When you grow up in Finland you are never under the impression that nature is something you can form at will. On the contrary, you learn to understand the forces of the sea and the seasons – and adapt. “It’s part of our heritage to take care of nature and live in accordance with it,” says Tomas Halmesmäki, founder and CEO of OQS. “That’s why there are so many new developments in electric mobility on the water here – from urban ferries to private boating.”
One of the most impressive green projects from Finland is OQS’ own Ocean Explorer 72, a high-tech luxury catamaran equipped with a Torqeedo Deep Blue Hybrid electric propulsion and energy management system with twin Deep Blue 100i electric motors and four state-of-the-art Deep Blue batteries. While at sea, the yacht generates its own green, renewable energy through 4 kW solar panels and hydrogeneration, with two back up gensets. “It really is a green power plant of a boat,” Halmesmäki says.
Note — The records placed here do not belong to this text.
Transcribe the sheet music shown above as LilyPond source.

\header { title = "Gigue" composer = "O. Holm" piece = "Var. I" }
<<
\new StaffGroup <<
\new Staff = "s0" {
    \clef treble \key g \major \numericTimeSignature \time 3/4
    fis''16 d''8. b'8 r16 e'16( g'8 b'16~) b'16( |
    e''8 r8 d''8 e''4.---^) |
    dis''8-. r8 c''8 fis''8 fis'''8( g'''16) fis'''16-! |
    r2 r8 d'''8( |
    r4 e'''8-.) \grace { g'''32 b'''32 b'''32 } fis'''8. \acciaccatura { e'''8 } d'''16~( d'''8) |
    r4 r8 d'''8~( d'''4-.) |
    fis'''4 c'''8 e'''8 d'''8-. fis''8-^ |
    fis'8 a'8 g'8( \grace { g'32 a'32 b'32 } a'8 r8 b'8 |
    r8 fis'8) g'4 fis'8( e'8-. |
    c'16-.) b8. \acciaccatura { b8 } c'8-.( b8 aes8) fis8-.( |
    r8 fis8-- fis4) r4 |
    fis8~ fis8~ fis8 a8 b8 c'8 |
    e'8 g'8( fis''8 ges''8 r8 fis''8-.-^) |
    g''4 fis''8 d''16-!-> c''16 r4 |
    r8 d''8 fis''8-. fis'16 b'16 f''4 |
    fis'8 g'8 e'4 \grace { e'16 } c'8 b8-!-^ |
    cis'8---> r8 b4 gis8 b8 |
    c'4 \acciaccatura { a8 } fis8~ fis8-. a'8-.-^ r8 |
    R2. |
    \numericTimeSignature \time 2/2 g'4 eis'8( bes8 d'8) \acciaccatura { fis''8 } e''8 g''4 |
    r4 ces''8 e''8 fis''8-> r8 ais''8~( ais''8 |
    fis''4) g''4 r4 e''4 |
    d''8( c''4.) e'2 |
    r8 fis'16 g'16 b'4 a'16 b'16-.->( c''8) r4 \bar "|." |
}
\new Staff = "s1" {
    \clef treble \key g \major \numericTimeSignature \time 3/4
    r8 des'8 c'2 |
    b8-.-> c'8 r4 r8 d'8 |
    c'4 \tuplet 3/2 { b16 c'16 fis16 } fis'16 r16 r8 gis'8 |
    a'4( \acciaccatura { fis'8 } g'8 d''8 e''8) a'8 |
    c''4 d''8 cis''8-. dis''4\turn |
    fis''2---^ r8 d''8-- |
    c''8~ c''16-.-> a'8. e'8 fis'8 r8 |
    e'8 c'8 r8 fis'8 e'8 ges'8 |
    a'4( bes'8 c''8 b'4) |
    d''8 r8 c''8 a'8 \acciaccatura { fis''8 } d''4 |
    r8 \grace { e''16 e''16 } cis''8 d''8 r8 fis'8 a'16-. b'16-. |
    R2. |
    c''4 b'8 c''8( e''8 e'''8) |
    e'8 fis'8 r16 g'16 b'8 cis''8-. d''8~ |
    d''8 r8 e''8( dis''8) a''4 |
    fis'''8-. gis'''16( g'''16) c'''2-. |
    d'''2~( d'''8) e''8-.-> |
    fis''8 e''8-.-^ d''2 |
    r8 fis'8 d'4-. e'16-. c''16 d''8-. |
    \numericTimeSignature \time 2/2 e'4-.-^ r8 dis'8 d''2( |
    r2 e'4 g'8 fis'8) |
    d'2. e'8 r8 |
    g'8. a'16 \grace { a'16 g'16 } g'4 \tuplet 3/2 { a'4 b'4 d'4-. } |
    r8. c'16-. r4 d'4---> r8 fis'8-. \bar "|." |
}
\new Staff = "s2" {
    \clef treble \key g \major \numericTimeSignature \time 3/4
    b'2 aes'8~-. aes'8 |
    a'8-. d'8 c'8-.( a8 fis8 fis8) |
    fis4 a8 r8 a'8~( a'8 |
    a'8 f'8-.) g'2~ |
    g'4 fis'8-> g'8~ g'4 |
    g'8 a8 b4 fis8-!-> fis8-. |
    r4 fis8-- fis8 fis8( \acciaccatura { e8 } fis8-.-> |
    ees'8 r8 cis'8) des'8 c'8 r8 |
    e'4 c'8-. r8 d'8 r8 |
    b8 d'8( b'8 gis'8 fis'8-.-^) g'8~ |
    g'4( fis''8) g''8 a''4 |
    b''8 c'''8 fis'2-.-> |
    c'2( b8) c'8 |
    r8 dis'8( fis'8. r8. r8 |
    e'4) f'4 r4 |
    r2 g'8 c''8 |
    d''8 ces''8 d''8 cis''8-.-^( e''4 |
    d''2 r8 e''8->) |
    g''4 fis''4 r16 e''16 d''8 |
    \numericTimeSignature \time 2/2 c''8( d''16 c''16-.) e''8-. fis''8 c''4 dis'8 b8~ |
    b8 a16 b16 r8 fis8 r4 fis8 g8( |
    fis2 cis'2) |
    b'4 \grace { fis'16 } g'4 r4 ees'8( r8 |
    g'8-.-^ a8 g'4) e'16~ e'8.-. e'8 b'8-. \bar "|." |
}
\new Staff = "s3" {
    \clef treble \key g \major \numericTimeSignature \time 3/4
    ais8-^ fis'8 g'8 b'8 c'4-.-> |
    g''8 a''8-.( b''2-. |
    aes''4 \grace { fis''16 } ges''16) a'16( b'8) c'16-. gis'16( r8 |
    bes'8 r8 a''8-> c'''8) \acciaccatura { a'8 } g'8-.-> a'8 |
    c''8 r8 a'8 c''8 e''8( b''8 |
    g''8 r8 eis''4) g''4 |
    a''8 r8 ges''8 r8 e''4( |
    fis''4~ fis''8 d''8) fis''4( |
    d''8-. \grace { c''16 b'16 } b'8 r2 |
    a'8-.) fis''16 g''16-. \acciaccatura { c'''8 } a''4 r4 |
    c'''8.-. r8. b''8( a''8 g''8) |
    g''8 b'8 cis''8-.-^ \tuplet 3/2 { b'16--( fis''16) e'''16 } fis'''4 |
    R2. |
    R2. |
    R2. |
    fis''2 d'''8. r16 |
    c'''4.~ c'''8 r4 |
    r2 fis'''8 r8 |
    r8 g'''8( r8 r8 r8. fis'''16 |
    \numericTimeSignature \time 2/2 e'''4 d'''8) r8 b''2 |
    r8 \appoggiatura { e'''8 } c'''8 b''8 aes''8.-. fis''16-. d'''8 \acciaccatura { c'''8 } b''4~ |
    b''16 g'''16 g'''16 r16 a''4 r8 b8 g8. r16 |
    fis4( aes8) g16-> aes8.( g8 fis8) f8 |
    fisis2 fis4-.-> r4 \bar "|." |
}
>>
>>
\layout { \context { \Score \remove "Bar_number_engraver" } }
“Torqeedo was the one supplier out there who could fulfil the owner’s requirements,” Halmesmäki says. Also, Torqeedo fit well into the collaborative, customized approach of OQS.
“The Deep Blue system is almost infinitely customizable. There’s a wide variety of motor types in different power classes, battery banks, user interfaces and charging options, all fully integrated into the overall system architecture,” says Dr Ralf Plieninger, managing director of Torqeedo. “The modular approach allows us to build the perfect system for each boat.”
As a life-long boater and trained engineer, Halmesmäki appreciates the OE 72 from two perspectives. “To me, the most important differentiator is the silence and the autonomy you gain with Deep Blue,” Tomas says. Thanks to the solar panels and the ability to charge the batteries while under sail, generator runtime is minimised and sailors can stay at sea for long stretches. But peace and quiet doesn’t come at the expense of comfort: the OE72 is fully equipped with multimedia systems, a double fridge, air conditioning, and other amenities.
Comfort is key – on board and while managing the Torqeedo system. The state of charge is displayed on every screen on a pull-down bar. And with one click the user gets more detailed information about the low-voltage Torqeedo battery bank which supplies most of the yacht’s hotel loads and the high-capacity Deep Blue batteries.
When the boat reaches a speed of 5-7 knots, the Torqeedo motors can be used as hydrogenerators.
“With a few clicks you switch to automatic hydrogeneration mode,” Dr Ralf Plieninger explains. “Deep Blue Hybrid’s energy management system ensures that renewable power is used, produced, and stored in the most efficient manner. The algorithm automatically finds the highest torque the propeller can run at that sailing speed for maximum energy production.”
Owners can see how energy is being produced and consumed on the yacht and how the solar modules are charging the low-voltage batteries with a glance at the control screen’s energy flow monitor. The Deep Blue propulsion batteries are charged while sailing and by solar energy once the low-voltage battery bank is fully charged. If power runs low due to long stretches at anchor or a lack of sun, the owner decides the exact state of charge or time of day the gensets will kick in. Everything is customisable to the owner’s preference.
“Bluewater sailing can be more fun, more relaxing, more sustainable and more in tune with nature,” says Halmesmäki. “The Ocean Explorer 72 is a great example of what is possible, not in the future, but today.”